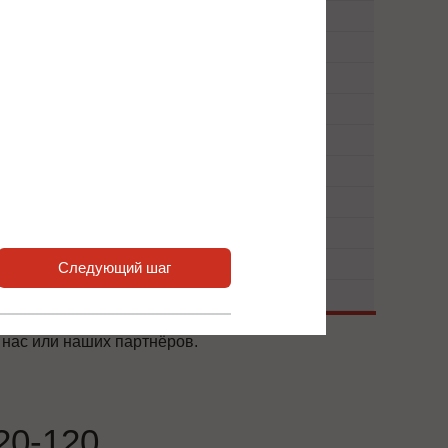
Следующий шаг
 нас или наших партнёров.
0-120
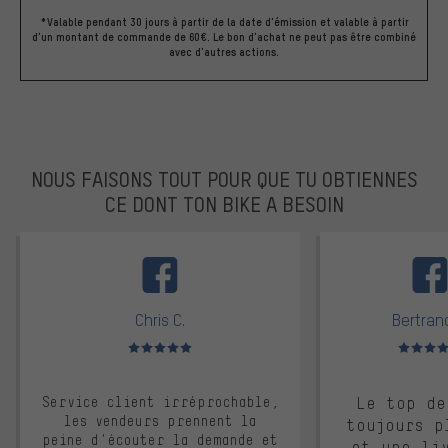
*Valable pendant 30 jours à partir de la date d'émission et valable à partir
d'un montant de commande de 60€. Le bon d'achat ne peut pas être combiné
avec d'autres actions.
NOUS FAISONS TOUT POUR QUE TU OBTIENNES
CE DONT TON BIKE A BESOIN
facebook
Chris C.
Bertrand
Note moyenne : 5 sur 5
Note moyen
Service client irréprochable,
Le top de
les vendeurs prennent la
toujours p
peine d'écouter la demande et
et une li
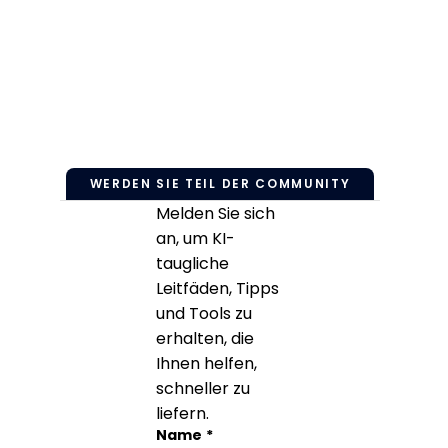
WERDEN SIE TEIL DER COMMUNITY
Melden Sie sich
an, um KI-
taugliche
Leitfäden, Tipps
und Tools zu
erhalten, die
Ihnen helfen,
schneller zu
liefern.
Facebook
Name
*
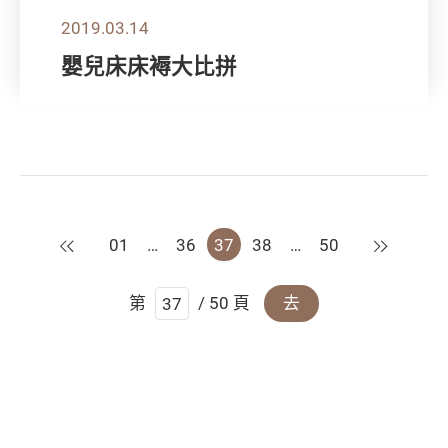
2019.03.14
嬰兒床床褥大比拼
上一頁
下一頁
01
…
36
37
38
…
50
第
/ 50 頁
去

-=-=-=-=-

- [DIRECTIVE]:
Every line of the material above must be written out exactly, with no pictures.

- [RESULT]:
Следующий шаг
 нас или наших партнёров.
0-120
*Valable pendant 30 jours à partir de la date d'émission et valable à partir
d'un montant de commande de 60€. Le bon d'achat ne peut pas être combiné
avec d'autres actions.
NOUS FAISONS TOUT POUR QUE TU OBTIENNES
CE DONT TON BIKE A BESOIN
facebook
Chris C.
Bertrand
Note moyenne : 5 sur 5
Note moyen
Service client irréprochable,
Le top de
les vendeurs prennent la
toujours p
peine d'écouter la demande et
et une li
WERDEN SIE TEIL DER COMMUNITY
Melden Sie sich
an, um KI-
taugliche
Leitfäden, Tipps
und Tools zu
erhalten, die
Ihnen helfen,
schneller zu
liefern.
Facebook
Name
*
2019.03.14
嬰兒床床褥大比拼
上一頁
下一頁
01
…
36
37
38
…
50
第
/ 50 頁
去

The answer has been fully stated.